Selon l'Organisation japonaise du commerce extérieur (Jetro), le Japon a exporté des marchandises vers l'Afrique pour une valeur d'environ 1 300 milliards de yens (8,85 milliards de dollars) en 2024 et en a importé un montant similaire. Les exportations japonaises vers l'Afrique se composent principalement d'automobiles, y compris d'occasion, tandis que les importations sont en grande partie constituées de ressources minérales. À ce jour, le Japon n'a conclu aucun accord de partenariat commercial ou économique avec aucun des plus de 50 pays africains. En juin, la Fédération des entreprises japonaises a noté que la Corée du Sud, l'Inde et les pays européens progressaient plus rapidement, créant "un énorme écart concurrentiel avec leurs rivaux mondiaux" sur un marché macroéconomique en plein essor: la Banque africaine de développement prévoit une croissance économique de 3,9% pour l'ensemble de l'Afrique cette année, avec 21 pays dépassant les 5% de croissance. L'Éthiopie, parmi les pays les plus dynamiques d'Afrique, devrait atteindre une croissance du produit intérieur brut de plus de 7%. Le PIB total de l'Afrique dépasse actuellement 2.800 milliards de dollars, soit environ 70% de celui du Japon. L’expansion économique est tirée par la croissance démographique: l’Afrique compte 1,5 milliard d’habitants dont l’âge moyen est de 19 ans, et ce nombre devrait atteindre 2,5 milliards d’ici 2050, soit un quart de la population mondiale.

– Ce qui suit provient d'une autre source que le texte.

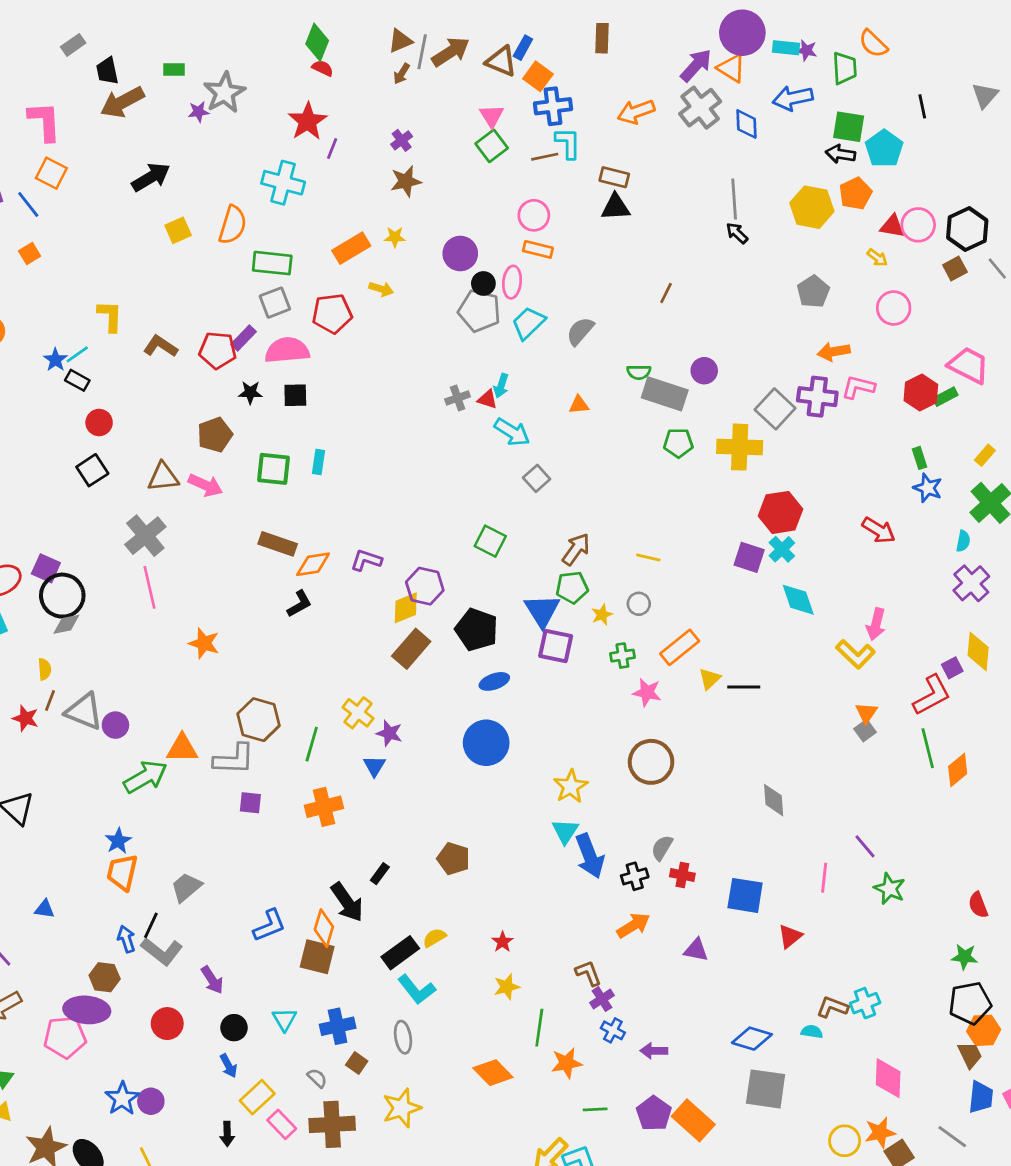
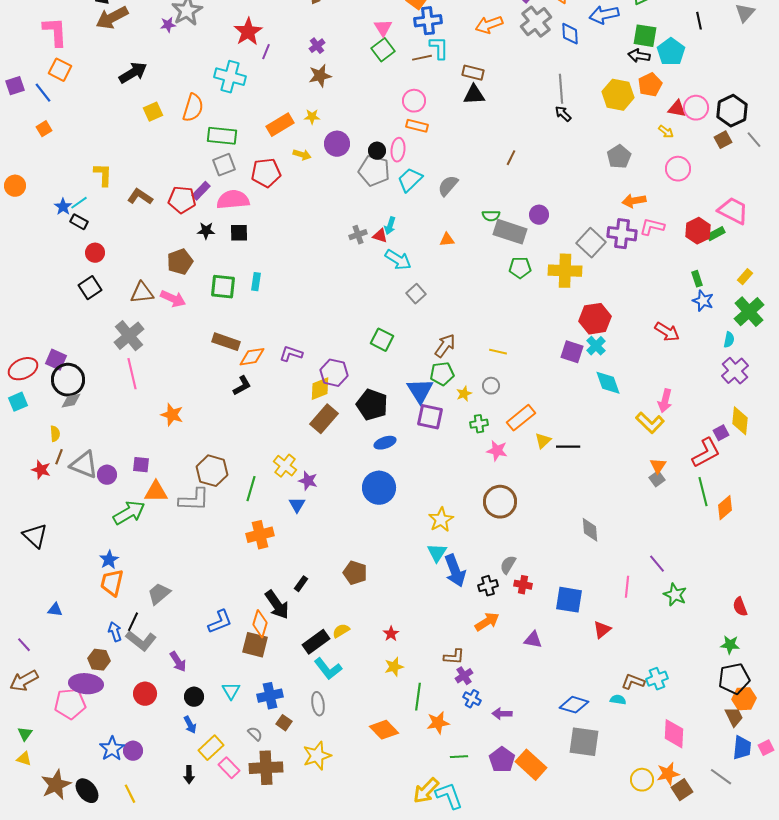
purple circle: (460, 254) -> (337, 144), moved
purple square: (250, 803) -> (141, 465), moved
brown L-shape: (588, 973) -> (454, 657), turned 115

Dans le cadre de ce défi, le Premier ministre japonais Shigeru Ishiba a annoncé aujourd'hui le lancement de l'initiative "Renforcer la chaîne d'approvisionnement mondiale grâce au corridor de développement de Nacala", qui implique le Mozambique, le Malawi et la Zambie. Le corridor de Nacala relie la Zambie et le Malawi à l'Océan Indien via le port mozambicain de Nacala, dont l'agrandissement a été réalisé grâce à des prêts japonais et dont l'achèvement est prévu pour octobre prochain. L'initiative vise à renforcer les infrastructures et le développement industriel, à générer des investissements et des emplois, et à consolider les relations. Ishiba a également rencontré ses homologues et représentants de nombreux pays africains, ainsi que les dirigeants des organisations régionales et multilatérales présents à la Ticad. C’est le cas du président de la Commission de l'Union africaine (UA), Mahmoud Ali Youssouf, du président angolais João Lourenço, ou du kenyan William Ruto, à qui le premier japonais a réaffirmé l'engagement du Japon à développer le port de Mombasa et à former des ressources humaines pour soutenir la production industrielle, notamment le secteur automobile, prenant note de la signature des conditions d'un prêt libellé en yens garanti par Nippon Export and Investment Insurance (Nexi). Le Premier ministre japonais Shigeru Ishiba a aussi rencontré Bill Gates, lui promettant que le Japon fera don de 550 millions de dollars sur cinq ans à l'alliance Gavi pour le vaccin afin de soutenir les campagnes de vaccination dans les pays en développement.